═════ Supplied material
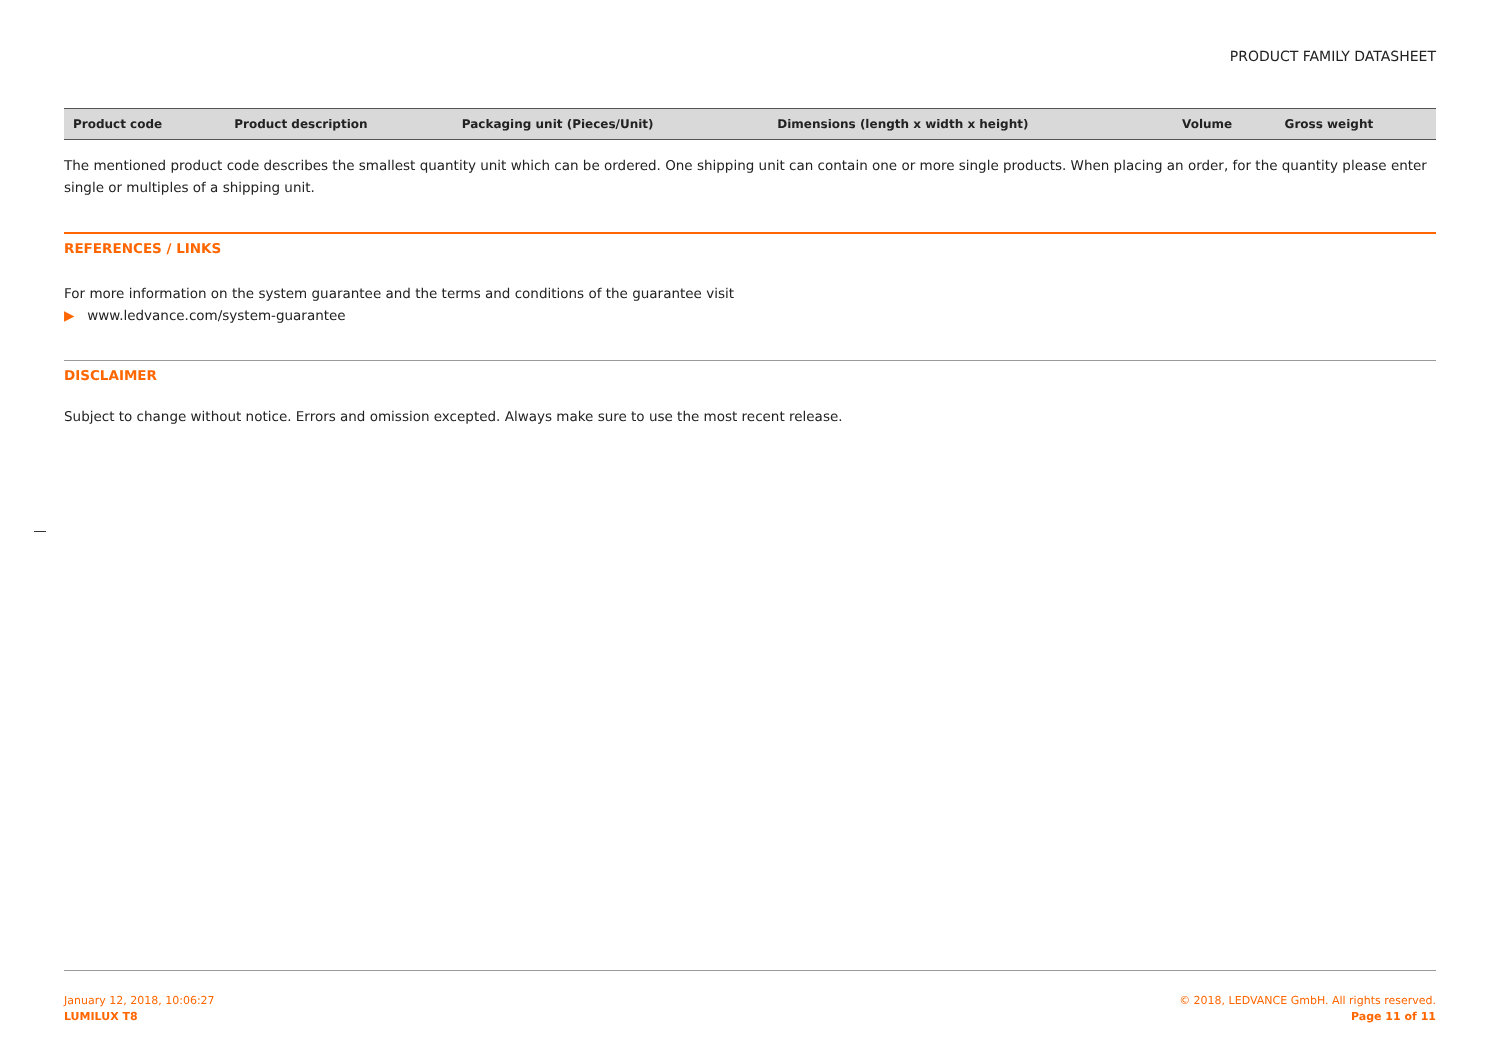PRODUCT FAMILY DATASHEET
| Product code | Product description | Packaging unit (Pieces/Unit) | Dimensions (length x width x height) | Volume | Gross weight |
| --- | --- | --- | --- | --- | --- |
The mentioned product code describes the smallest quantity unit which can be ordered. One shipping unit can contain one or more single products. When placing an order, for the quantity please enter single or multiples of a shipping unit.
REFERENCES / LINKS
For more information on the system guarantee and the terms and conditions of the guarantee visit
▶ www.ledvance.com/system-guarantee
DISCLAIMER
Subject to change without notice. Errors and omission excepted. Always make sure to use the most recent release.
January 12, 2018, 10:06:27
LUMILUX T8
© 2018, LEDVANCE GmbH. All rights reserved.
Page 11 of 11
══════════
● Exercise goal
Reproduce the data verbatim. Do not carry any picture into the copy.

● Result below
PRODUCT FAMILY DATASHEET
| Product code | Product description | Packaging unit (Pieces/Unit) | Dimensions (length x width x height) | Volume | Gross weight |
| --- | --- | --- | --- | --- | --- |
The mentioned product code describes the smallest quantity unit which can be ordered. One shipping unit can contain one or more single products. When placing an order, for the quantity please enter single or multiples of a shipping unit.
REFERENCES / LINKS
For more information on the system guarantee and the terms and conditions of the guarantee visit
▶ www.ledvance.com/system-guarantee
DISCLAIMER
Subject to change without notice. Errors and omission excepted. Always make sure to use the most recent release.
January 12, 2018, 10:06:27
LUMILUX T8
© 2018, LEDVANCE GmbH. All rights reserved.
Page 11 of 11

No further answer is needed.